MİNE SANATI KISA TARİHÇESİ
Mısırlılar,
önce toprak kaplar üzerinde bir çeşit mine yaptıkları daha sonraları da firuze,
lacivert, mor ve zümrüt yeşili minelerle bezeli altın takılar ve mücevherler
imal ettikleri bilinmektedir. Eski Yunanlılar da mine işini öğrenmiş ve bazı
heykelleri mineyle süslemişlerdi.
Bizans sanatında
(İncil Kapakları, kutular, haçlar, ikonalar ve ikona çevreleri) İslam sanatında
El-Biruni'nin yapıtlarında mine tekniğine ilişkin bilgilere rastlanmaktadır.
Mine sanatındaki en erken İslam Eserleri Fustat'ta bulunmuş olan
Fatimiler döneminden kalma, altından yapılmış mücevherlerdir. İspanya'da
Kurtuba'da (Cordoba), Medinet üz-Zehra'da da Fustat'dakilere benzer mineli
mücevher ele geçmiştir. (11.-12.yy'lar). Artuklu Emiri Rüknettin Davut için
12.yy'da hazırlanan bir bakır tas mine sanatının güzel örneklerindendir.

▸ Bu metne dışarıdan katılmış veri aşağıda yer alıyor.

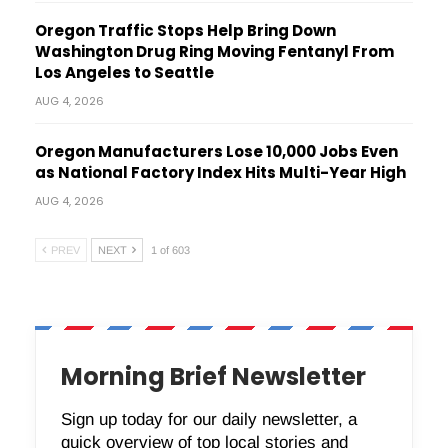
Oregon Traffic Stops Help Bring Down
Washington Drug Ring Moving Fentanyl From
Los Angeles to Seattle
AUG 4, 2026
Oregon Manufacturers Lose 10,000 Jobs Even
as National Factory Index Hits Multi-Year High
AUG 4, 2026
PREV
NEXT
1 of 603
Morning Brief Newsletter
Sign up today for our daily newsletter, a
quick overview of top local stories and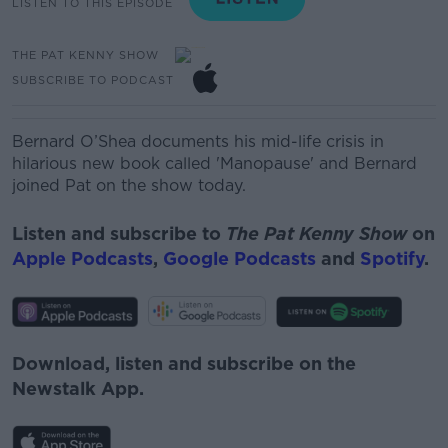
LISTEN TO THIS EPISODE
THE PAT KENNY SHOW
SUBSCRIBE TO PODCAST
Bernard O’Shea documents his mid-life crisis in
hilarious new book called 'Manopause' and Bernard
joined Pat on the show today.
Listen and subscribe to
The Pat Kenny Show
on
Apple Podcasts
,
Google Podcasts
and
Spotify
.
Download, listen and subscribe on the
Newstalk App.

Osmanlı döneminde mine tekniği özellikle 17.yy'ın ikinci yarısında
yaygınlaşmıştır.
Rönesans
döneminde Avrupa'da yapılan mine minyatürler yapılmış, bu dönem
sanatçıları beyaz mine zemin üzerine metal oksitleriyle boyanmış ve üzeri saydam
bir mineyle kaplanmış portreler yapmışlardır. Londra'daki Victoria ve Albert
Müzesi'nde çok güzel bir mine koleksiyonu vardır.